The director, Max Sulhoffer, calls cut—likely because of my attention deficit—and I peer back out into the crowd of cameras and set crew and extras as Heidi steps back inside.
She meets my eyes and shakes her head.
He isn’t coming.
Instantly, my whole demeanor deflates, but when the director’s eyes settle squarely on me, I know I have no time to dwell.
“Are we all ready this time?” the director asks me pointedly.
Fuck. I have to get my shit together. This is my job, and as much as I hate it, I’m going to have to wait to find out about Harrison until I get back to my apartment tonight.
I just need to get through the rest of today’s scenes, and then I can get everything figured out with Harrison.
It’s fine. By tonight, everything will be just fine. We’ll be fine.
God, I hope so.
Harrison
I’m turning into the world’s most impatient man.
I left work at four, which is pretty fucking early by my usual workaholic standards, and ever since I arrived at my apartment, time has been a vortex. Hell, it’s been a fucking vortex all damn day.
A story about the Mavericks plays on ESPN in the background of my living room, but I hear nothing.
I’ve been home for all of an hour, yet it feels like an eternity. My acute focus is stuck almost comically on my phone as I grip it in my hand, waiting desperately for it to ring or ping or fucking anything. My pep talks to myself about Rocky working and being busy and not blowing me off in any way are starting to wear thinner and thinner.
“Ring!” I exclaim, shaking my phone in my hand as though it can understand me. “Talk to me!”

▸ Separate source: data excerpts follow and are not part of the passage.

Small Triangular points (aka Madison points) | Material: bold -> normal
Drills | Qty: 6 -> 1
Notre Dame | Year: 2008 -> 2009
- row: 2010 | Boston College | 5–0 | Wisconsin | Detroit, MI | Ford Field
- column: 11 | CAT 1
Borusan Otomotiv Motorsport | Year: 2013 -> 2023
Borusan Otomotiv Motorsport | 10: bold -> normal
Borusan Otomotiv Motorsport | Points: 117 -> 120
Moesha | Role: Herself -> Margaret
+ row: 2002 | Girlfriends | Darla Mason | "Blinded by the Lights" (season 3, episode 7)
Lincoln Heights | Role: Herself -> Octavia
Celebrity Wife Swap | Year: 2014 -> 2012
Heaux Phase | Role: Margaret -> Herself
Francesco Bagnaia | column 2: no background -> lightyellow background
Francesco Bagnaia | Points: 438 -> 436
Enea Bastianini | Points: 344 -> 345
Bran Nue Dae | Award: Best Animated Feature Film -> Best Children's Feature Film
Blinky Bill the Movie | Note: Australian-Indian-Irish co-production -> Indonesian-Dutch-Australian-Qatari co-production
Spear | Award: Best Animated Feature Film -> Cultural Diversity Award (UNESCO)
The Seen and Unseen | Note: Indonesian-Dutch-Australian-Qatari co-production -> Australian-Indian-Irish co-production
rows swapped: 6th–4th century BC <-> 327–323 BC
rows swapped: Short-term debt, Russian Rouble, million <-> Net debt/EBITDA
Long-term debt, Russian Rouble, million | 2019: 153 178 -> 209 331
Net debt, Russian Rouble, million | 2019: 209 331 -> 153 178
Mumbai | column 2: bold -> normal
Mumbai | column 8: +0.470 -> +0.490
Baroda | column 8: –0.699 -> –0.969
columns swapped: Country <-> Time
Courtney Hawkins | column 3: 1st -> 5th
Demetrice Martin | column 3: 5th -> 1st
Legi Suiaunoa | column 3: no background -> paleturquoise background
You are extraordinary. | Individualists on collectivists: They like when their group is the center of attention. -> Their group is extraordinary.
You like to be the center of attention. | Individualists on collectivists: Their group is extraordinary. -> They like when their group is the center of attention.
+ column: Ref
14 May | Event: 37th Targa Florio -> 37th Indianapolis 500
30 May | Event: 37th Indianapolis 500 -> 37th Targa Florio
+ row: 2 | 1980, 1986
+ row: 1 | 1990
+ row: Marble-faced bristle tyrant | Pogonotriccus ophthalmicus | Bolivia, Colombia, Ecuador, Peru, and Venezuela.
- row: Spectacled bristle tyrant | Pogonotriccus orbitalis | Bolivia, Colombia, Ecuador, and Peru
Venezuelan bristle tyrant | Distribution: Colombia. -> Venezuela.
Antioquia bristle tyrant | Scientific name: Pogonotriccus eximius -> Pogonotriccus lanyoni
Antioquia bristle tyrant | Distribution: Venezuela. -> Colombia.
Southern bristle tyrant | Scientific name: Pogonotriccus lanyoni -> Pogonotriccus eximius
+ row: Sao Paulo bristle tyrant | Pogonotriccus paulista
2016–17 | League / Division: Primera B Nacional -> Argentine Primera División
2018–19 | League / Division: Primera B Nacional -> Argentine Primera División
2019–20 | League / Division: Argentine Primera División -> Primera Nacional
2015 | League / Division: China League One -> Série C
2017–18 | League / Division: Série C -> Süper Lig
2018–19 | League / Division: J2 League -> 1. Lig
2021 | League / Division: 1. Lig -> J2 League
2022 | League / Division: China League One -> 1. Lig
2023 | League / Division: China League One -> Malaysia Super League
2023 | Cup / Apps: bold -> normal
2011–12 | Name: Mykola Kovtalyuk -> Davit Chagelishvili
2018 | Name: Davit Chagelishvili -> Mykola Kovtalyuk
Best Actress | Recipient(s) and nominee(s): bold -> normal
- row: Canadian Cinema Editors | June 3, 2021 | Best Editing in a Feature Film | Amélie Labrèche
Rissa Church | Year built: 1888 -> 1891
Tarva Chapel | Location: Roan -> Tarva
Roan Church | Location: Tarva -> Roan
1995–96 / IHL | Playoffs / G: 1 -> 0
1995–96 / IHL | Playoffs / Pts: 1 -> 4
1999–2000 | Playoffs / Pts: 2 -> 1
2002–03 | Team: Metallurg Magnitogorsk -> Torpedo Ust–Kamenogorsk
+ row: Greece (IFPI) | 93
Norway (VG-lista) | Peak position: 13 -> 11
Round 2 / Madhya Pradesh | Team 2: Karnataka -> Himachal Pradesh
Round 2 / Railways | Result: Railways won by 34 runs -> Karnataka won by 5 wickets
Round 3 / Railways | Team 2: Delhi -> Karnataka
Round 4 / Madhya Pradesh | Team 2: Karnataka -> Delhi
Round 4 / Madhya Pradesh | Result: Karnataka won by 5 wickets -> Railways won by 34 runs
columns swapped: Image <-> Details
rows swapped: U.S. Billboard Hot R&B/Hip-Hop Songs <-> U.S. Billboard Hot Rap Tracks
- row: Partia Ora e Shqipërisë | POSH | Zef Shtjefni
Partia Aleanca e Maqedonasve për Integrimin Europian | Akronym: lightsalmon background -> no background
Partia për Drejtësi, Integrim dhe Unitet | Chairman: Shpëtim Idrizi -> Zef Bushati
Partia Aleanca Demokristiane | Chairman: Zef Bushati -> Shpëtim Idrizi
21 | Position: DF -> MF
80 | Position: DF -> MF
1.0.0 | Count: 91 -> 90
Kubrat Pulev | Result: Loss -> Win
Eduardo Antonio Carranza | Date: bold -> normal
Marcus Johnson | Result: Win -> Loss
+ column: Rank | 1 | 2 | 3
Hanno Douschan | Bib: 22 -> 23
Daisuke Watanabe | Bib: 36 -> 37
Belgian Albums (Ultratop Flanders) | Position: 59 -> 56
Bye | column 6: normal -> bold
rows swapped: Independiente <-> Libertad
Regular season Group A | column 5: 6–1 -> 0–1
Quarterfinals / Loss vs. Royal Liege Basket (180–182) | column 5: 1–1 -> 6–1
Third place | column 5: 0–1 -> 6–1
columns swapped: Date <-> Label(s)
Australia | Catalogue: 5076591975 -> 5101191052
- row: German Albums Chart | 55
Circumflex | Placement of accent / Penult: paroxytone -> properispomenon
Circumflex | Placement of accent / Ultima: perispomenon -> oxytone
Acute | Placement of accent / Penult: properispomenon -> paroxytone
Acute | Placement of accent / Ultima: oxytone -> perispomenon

I shake my head at myself, a scornful laugh making me sound a little too much like the Joker for my liking.
Finally, I drop the phone on the cushion of the sofa and stand up.
I start to walk away but turn back to check that the ringer is on, and then finally, turn and walk away again. I need a cup of coffee…whiskey…something.
I open cabinets in the kitchen and then close them without getting anything out for what feels like forty years but is only actually a minute according to the mocking clock on the microwave.
When my phone goes off suddenly, I take off at a run and dive over the back of my sofa as if I’m taking heavy fire under combat.
“Ow,” I say with a hobble after overshooting my target slightly and hitting my elbow with a little too much zeal on the coffee table. “Fuck, fuck,” I whine. “That bone is not funny at all.”
Still, I don’t give a fuck. I reach for my phone and grab it swiftly, just like I would even if my arm needed to be amputated at this point.
A text from Rocky shines like a beacon, and I can’t click to open it fast enough.